AIM OF THE EXERCISE
A faithful copy of the data is what is wanted, minus any pictures.

EXTRACTED INFORMATION
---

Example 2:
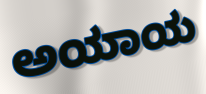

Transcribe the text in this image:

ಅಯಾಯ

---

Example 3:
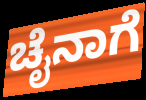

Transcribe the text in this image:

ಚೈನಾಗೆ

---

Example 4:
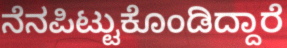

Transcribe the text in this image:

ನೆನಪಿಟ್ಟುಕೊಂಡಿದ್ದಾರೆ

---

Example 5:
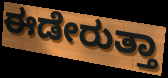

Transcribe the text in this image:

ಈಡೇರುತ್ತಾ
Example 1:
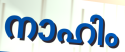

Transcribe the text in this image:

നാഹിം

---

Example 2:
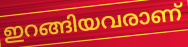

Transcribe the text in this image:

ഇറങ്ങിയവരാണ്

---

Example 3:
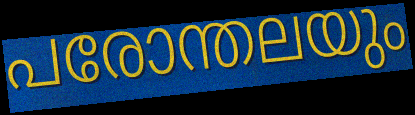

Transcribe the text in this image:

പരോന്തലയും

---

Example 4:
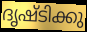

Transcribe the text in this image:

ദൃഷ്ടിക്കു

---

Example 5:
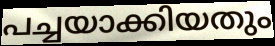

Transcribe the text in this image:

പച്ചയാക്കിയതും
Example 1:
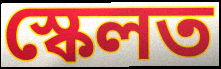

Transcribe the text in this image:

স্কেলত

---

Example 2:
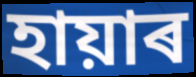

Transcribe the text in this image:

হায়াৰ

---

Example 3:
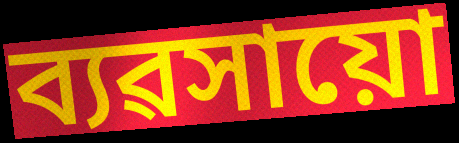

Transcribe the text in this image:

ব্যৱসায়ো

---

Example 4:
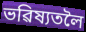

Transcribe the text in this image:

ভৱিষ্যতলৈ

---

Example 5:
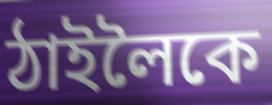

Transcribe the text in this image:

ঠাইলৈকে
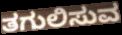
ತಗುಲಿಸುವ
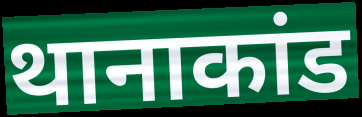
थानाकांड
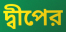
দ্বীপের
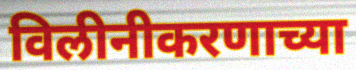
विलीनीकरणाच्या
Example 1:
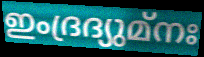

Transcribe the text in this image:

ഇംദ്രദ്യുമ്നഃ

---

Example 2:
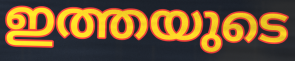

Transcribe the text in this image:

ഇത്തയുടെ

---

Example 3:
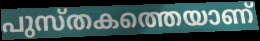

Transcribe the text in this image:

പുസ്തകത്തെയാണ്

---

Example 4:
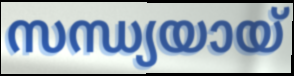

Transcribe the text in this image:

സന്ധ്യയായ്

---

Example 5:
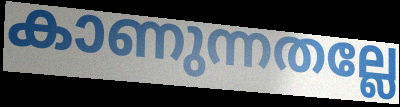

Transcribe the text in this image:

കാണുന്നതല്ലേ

SOLUTION TO THE EXERCISE
---

Example 2:

Transcribe the text in this image:

ಅಯಾಯ

---

Example 3:

Transcribe the text in this image:

ಚೈನಾಗೆ

---

Example 4:

Transcribe the text in this image:

ನೆನಪಿಟ್ಟುಕೊಂಡಿದ್ದಾರೆ

---

Example 5:

Transcribe the text in this image:

ಈಡೇರುತ್ತಾ
Example 1:

Transcribe the text in this image:

നാഹിം

---

Example 2:

Transcribe the text in this image:

ഇറങ്ങിയവരാണ്

---

Example 3:

Transcribe the text in this image:

പരോന്തലയും

---

Example 4:

Transcribe the text in this image:

ദൃഷ്ടിക്കു

---

Example 5:

Transcribe the text in this image:

പച്ചയാക്കിയതും
Example 1:

Transcribe the text in this image:

স্কেলত

---

Example 2:

Transcribe the text in this image:

হায়াৰ

---

Example 3:

Transcribe the text in this image:

ব্যৱসায়ো

---

Example 4:

Transcribe the text in this image:

ভৱিষ্যতলৈ

---

Example 5:

Transcribe the text in this image:

ঠাইলৈকে
ತಗುಲಿಸುವ
थानाकांड
দ্বীপের
विलीनीकरणाच्या
Example 1:

Transcribe the text in this image:

ഇംദ്രദ്യുമ്നഃ

---

Example 2:

Transcribe the text in this image:

ഇത്തയുടെ

---

Example 3:

Transcribe the text in this image:

പുസ്തകത്തെയാണ്

---

Example 4:

Transcribe the text in this image:

സന്ധ്യയായ്

---

Example 5:

Transcribe the text in this image:

കാണുന്നതല്ലേ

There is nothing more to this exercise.